Go First intends to file a lawsuit against Raytheon Technologies, a major US aerospace company and the manufacturer of Pratt & Whitney (PW) engines. The PW-1100G geared turbofan (GTF) engines have experienced decreased service reliability, which has caused about half of the airline’s fleet to be grounded.
Despite the fact that Go First has requested reimbursement for the business loss, sources claim that PW has refused to do so, infringing on the terms of the contract.
For its 72 A320neo aircraft, Go First purchased 72 PW engines as part of a $1 billion deal in 2019. The deal also included a comprehensive service agreement that required the engine manufacturer to pay Go First for any maintenance problems.
“During the last two years, all of the engines had to be removed from the wing before an average of 7,000 hours, which is significantly less than the expected life of 12,000 hours. Problems have often occurred, resulting in unannounced engine removal, causing considerable interruption in operation and business.”Said a person familiar with Go First’s operations
A Go First spokesman declined to comment on the matter, while a PW spokesperson stated that supply chain challenges will improve later this year, but declined to comment on airline pay due to confidentiality concerns.
“Engine availability is under strain industry-wide, mainly due to lack of availability of hardware to update and rebuild engines. To offset these supply chain disruptions, we’ve created a number of mitigating methods.”
IndiGo, the only other airline that uses GTF engines, has roughly 35 grounded planes but is reimbursed for them.
“We’re working with engine manufacturers to get some relief. Some of the pay has already arrived this quarter. We will continue to engage with them to ensure that they are fairly compensated.”IndiGo CFO Gaurav Negi
In addition, the airline has abandoned PW in favour of rival CFM International engines for future aircraft.
A global supply chain issue has damaged engine producers’ servicing capability, causing aircraft to take longer to come out of maintenance. “Some of Go First’s aircraft are idle for more than seven months and some are generating faults within two months following maintenance. The airline will lose its third peak period of traffic, rendering the business unsustainable,” the source stated.
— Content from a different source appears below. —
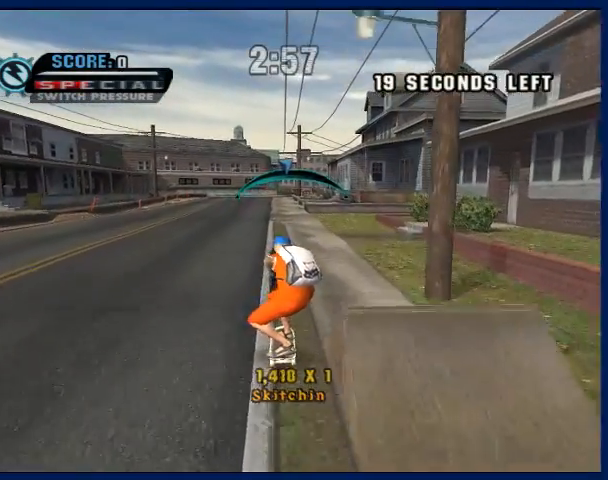
{"buttons": ["CROSS"], "left_stick": "center", "right_stick": "center", "button_events": []}
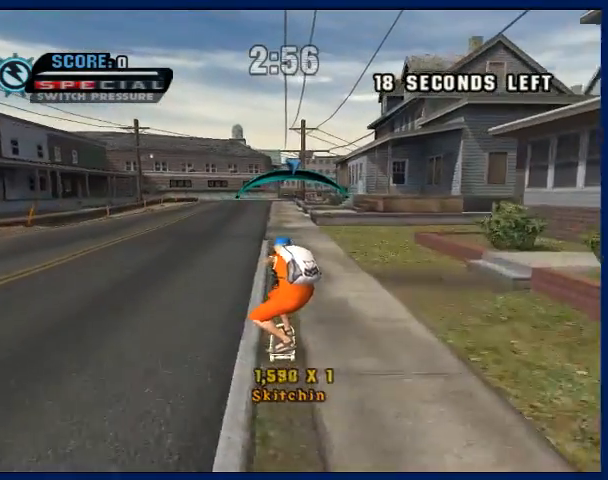
{"buttons": ["CROSS"], "left_stick": "center", "right_stick": "center", "button_events": []}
The April-June timeframe is considered a peak traffic period, and according to industry insiders, Go First will have to operate at 40% capacity this year due to engine troubles.
According to industry sources, Go First’s engine problems are also due to budgetary restrictions, which caused it to postpone maintenance work during COVID. “Unpaid dues accumulated, and the airline failed to pay them. Now that demand has increased, there is a lack of maintenance capacity, and engine manufacturers are giving priority to airlines that pay on time,” an executive with an engine manufacturer said.
The CEO highlighted India’s humid and dusty environment as contributing causes to the combustion chamber’s rapid degradation.
Pratt’s geared turbofan engines, which have a fuel efficiency of more than 15%, have experienced many in-flight shutdowns since their introduction in 2016. In 2019, the recurrent snafus compelled aviation regulator DGCA to order that airlines replace damaged engines before taking on new planes.
“The geared turbofan employed in these engines is a breakthrough new technology which reduces fuel efficiency by 15% but it will need some more time to mature. “By the end of 2024, I expect the GTF engine to be faultless and one of the most popular,” the CEO quoted above stated.